TBILISI
April 1, 2021
Georgia’s political crisis, the most serious in many years, further deepened this week, as the government and opposition failed to reach an agreement on ending the deadlock. Opposition groups want new elections, insisting last year’s contest was rigged, and have boycotted parliament. The situation has paralysed a system already overwhelmed by the COVID crisis, as Georgia’s tourism-heavy economy has been hit especially hard.
The situation has alarmed the EU, which has appointed a high-level special envoy to mediate. But the envoy, Christian Danielsson, left Georgia late on Tuesday empty handed. Ruling party and opposition leaders rushed to accuse each other of sabotaging any agreement.
While international observers said the vote was “competitive and, overall, fundamental freedoms were respected” they also cited pervasive allegations of pressure on voters, and there were widespread reports of vote-buying.
The situation worsened earlier this year when Prime Minister Giorgi Gakharia quit in February after a court issued an order to arrest the nominal leader of the main opposition bloc, the United National Movement (UNM), Nika Melia. The charges involve allegedly masterminding 2019 anti-government protests that turned violent. Gakharia indicated that the court order was dubious, and cited the possibility of disorder in the country.
“I’m sad to report that none of the political parties could agree to this solution in whole,” Danielsson said after an eight-hour meeting.
Opposition’s main demand on snap election was not included in the document that was on the table during talks, participants said.

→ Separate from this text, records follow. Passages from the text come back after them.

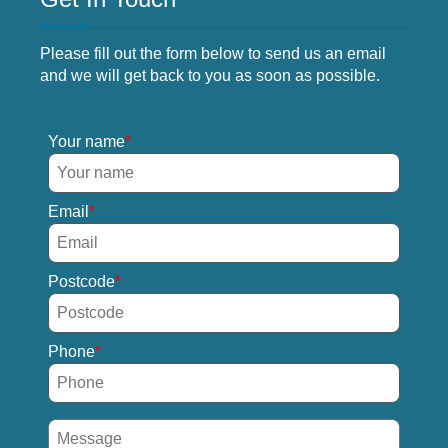
Please fill out the form below to send us an email
and we will get back to you as soon as possible.
Your name
Email
Postcode
Phone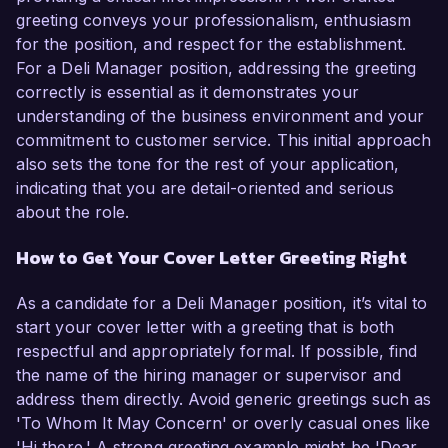
greeting conveys your professionalism, enthusiasm
for the position, and respect for the establishment.
For a Deli Manager position, addressing the greeting
correctly is essential as it demonstrates your
understanding of the business environment and your
commitment to customer service. This initial approach
also sets the tone for the rest of your application,
indicating that you are detail-oriented and serious
about the role.
How to Get Your Cover Letter Greeting Right
As a candidate for a Deli Manager position, it’s vital to
start your cover letter with a greeting that is both
respectful and appropriately formal. If possible, find
the name of the hiring manager or supervisor and
address them directly. Avoid generic greetings such as
'To Whom It May Concern' or overly casual ones like
'Hi there.' A strong greeting example might be 'Dear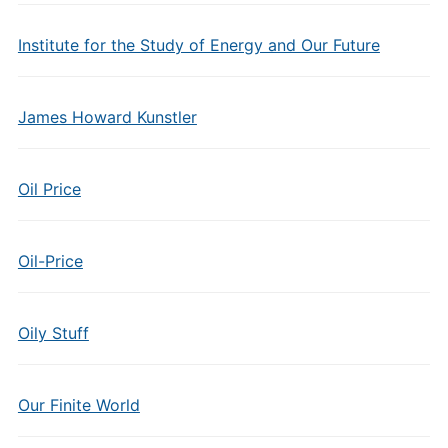
Institute for the Study of Energy and Our Future
James Howard Kunstler
Oil Price
Oil-Price
Oily Stuff
Our Finite World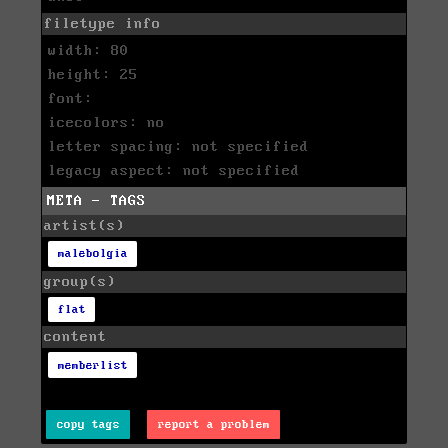
filetype info
width: 80
height: 25
font:
icecolors: no
letter spacing: not specified
legacy aspect: not specified
META - TAGS
artist(s)
malebolgia
group(s)
flat
content
memberlist
copy tags
report a problem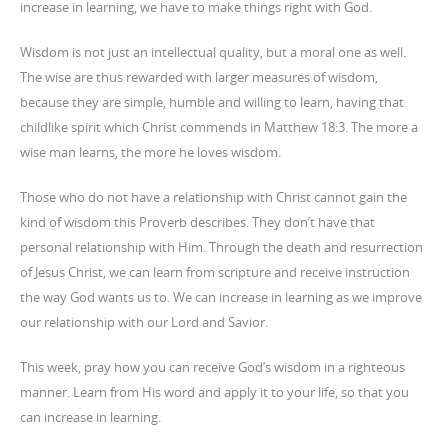
increase in learning, we have to make things right with God.
Wisdom is not just an intellectual quality, but a moral one as well.
The wise are thus rewarded with larger measures of wisdom,
because they are simple, humble and willing to learn, having that
childlike spirit which Christ commends in Matthew 18:3. The more a
wise man learns, the more he loves wisdom.
Those who do not have a relationship with Christ cannot gain the
kind of wisdom this Proverb describes. They don’t have that
personal relationship with Him. Through the death and resurrection
of Jesus Christ, we can learn from scripture and receive instruction
the way God wants us to. We can increase in learning as we improve
our relationship with our Lord and Savior.
This week, pray how you can receive God’s wisdom in a righteous
manner. Learn from His word and apply it to your life, so that you
can increase in learning.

The document instead included issues concerning the electoral and judicial reforms, and parliamentary power-sharing points. It also referred to the prospect for dropping charges and a release of opposition leader Melia, although did not envisage the release of Giorgi Rurua, an opposition activist and a shareholder of pro-opposition Mtavari Arkhi TV, whom opposition also considers as a political prisoner.
“Clearly, we may disagree with the opposition’s decision to boycott parliament, but the fact is that the crisis has caused this issue,” Gia Nodia, an independent Georgian analyst, said.
“So if there is no change in this issue, there will be no compromise.”
The government accused opposition leaders of setting ultimatums.
“The opposition blocked the dialogue by setting ultimatums over issues of snap election and [a release of ] alleged political prisoners,” Irakli Kobakhidze, Georgian Dream’s chairman, said.
Opposition responded by saying that the government’s unwillingness to find a solution threatened Georgia’s Euro-Atlantic aspirations.
“The West has seen once again, who it deals with (the ruling Georgian Dream party),” Giorgi Vashadze, an opposition Strategy Aghmashenebeli leader, said after failed talks.
The European Union, the NATO parliamentary assembly, and the U.S. State Department have all expressed alarm over the situation in Georgia.
Georgia’s Western partners warned that a failure to calm political tensions which could cause the country to spin out of control risks everything it has worked for – and would scuttle any chances at closer ties with the EU.
“It (finding a solution) is essential for the country’s democratic consolidation and its European aspirations,” Danielsson said.
Such a development would also crush prospects for enhanced foreign investment as well as further handicapping the vital tourism sector by scaring visitors away.
Georgia has largely chaotic and at times anarchic during its first decade of independence since the break-up of the Soviet Union. But it has prided itself on political and economic progressivism over roughly the last 20 years, and has said it intends to formally apply for EU membership in 2024. It also wants to join NATO, a move that irritates the country’s former Soviet master, Russia.
Georgia has no diplomatic relations with Russia since the 2008 war between the two countries. Russia bankrolls two separatist territories, Abkhazia and South Ossetia, and has sizeable military contingencies in both.
But growing concerns about a court system regarded as increasingly lacking independence, and election irregularities, have stripped some of Georgia’s democratic luster.
The U.S. Department of State said in its 2020 Human Rights Report that concerns over the situation in Georgia included serious problems with the independence of the judiciary along with detentions, investigations and prosecutions widely considered to be politically motivated; unlawful interference with privacy; limited respect for freedom of peaceful assembly and association; and crimes involving violence or threats targeting LGBTI persons.
Additional pressure on the political situation in Georgia comes from the ruling Georgian Dream (GD) party that has also been hit with other high-level defections.
Billionaire Bidzina Ivanishvili, seen as the sole glue and financier of the ruling party, unexpectedly announced recently he was quitting politics “for good”, bringing into question the GD’s cohesion and very existence.
Some analysts say that former PM Gakharia may appear on the scene again with a new political force, becoming a new player. He said last month that would return to politics, but did not elaborate further.
This political crisis has raised further concerns about the prospects for Georgia’s economic recovery.
Georgia’s highly tourism-reliant economy has been hit especially hard by the COVID crisis, and lacks the resource-extraction or manufacturing base that has helped cushion the blow in some other ex-Soviet countries.
The country’s gross domestic product declined by 8.3 percent year-on-year in January-February this year, compared to 3.7 percent growth in the same period in 2020.